Search code examples
pythonpython-3.xxmlxml.etree

XML ElementTree Python: Find all the relations of a node


If we supose the following XML file:

<XML Data>
    <Record>
        <Service>
            <Product id="A"></Product>
            <Product id="B"></Product>
            <Product id="C"></Product>
        </Service>
    </Record>
    <Record>
        <Service>
            <Product id="A"></Product>
            <Product id="B"></Product>
            <Product id="Y"></Product>
        </Service>
    </Record>
    <Record>
        <Service>
            <Product id="U"></Product>
        </Service>
    </Record>
</XML Data>

As you can see, each record shows a single client but without an unique identificator. Each service has multiple products.

I want to get all products that have been sold with product A. Therefore, I am trying to get a list like this:

ServiceID
B
C
Y

I've been using:

import xml.etree.ElementTree as ET

Solution

  • You can select elements based on an attribute via [@attrib='value'] according to the official documentation.
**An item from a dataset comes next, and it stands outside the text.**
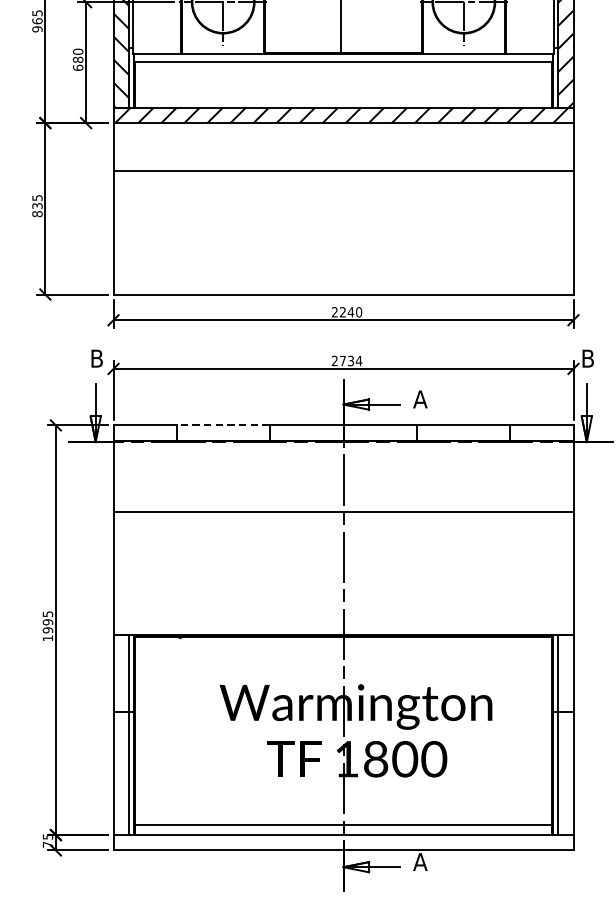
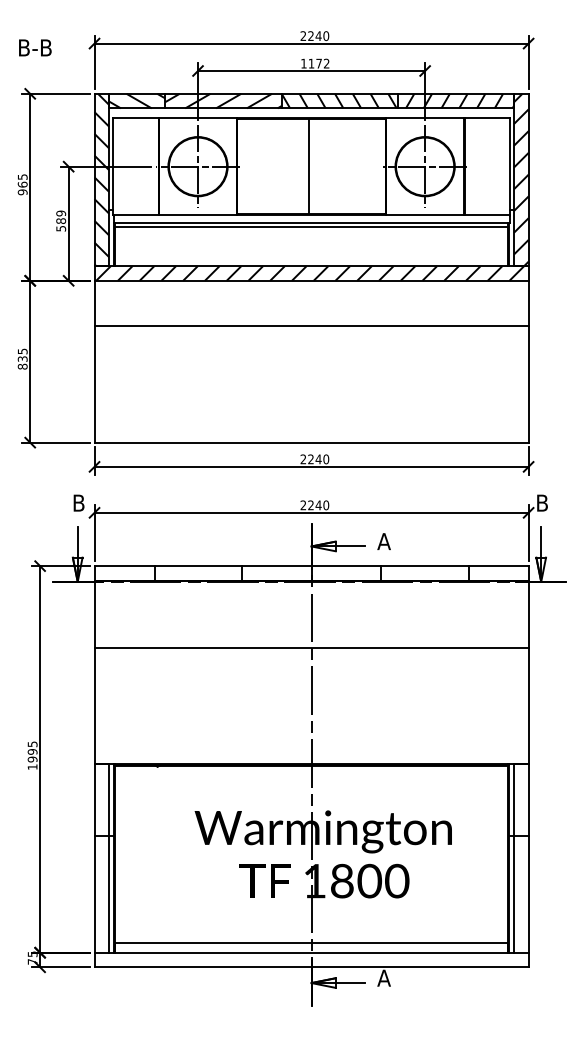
text: (78, 59) -> (61, 220), 680 -> 589
line: (343, 66) -> (311, 227), added
text: (350, 361) -> (318, 505), 2734 -> 2240
line: (223, 425) -> (198, 566), dashed -> solid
When testing this i exchanged your tag <XML Data> and </XML Data> with <Data> and </Data>. Example code:

    from xml.etree import ElementTree as ET
    
    data = ET.parse(r"/path/to/your/input.xml")
    root = data.getroot()
    for product in root.findall("./Record/Service/Product[@id='A']"):
        print(product.attrib["id"])
        print(product.text)
    

    Edit

    After reading your question again i noticed that you first want to check whether a product with id A exists within a Service, and only then store the IDs (uniquely & sorted), so i adapted the code:

    from xml.etree import ElementTree as ET
    
    data = ET.parse(r"/path/to/your/input.xml")
    root = data.getroot()
    product_ids = set()
    for service in root.findall("./Record/Service"):
        list_contains_a = False
    
        # iterate once to identify if list contains product with ID = 'A'
        for product in service.findall("./Product"):
            if product.attrib["id"] == "A":
                list_contains_a = True
    
        # if list contains product with ID = 'A', iterate second time and fetch IDs
        if list_contains_a:
            for product in service.findall("./Product"):
                if product.attrib["id"] == "A":
                    continue
    
                # add to set to prevent duplicates
                product_ids.add(product.attrib["id"])
    
    ret_list = ["ServiceID"] + list(sorted(product_ids))
    print(ret_list)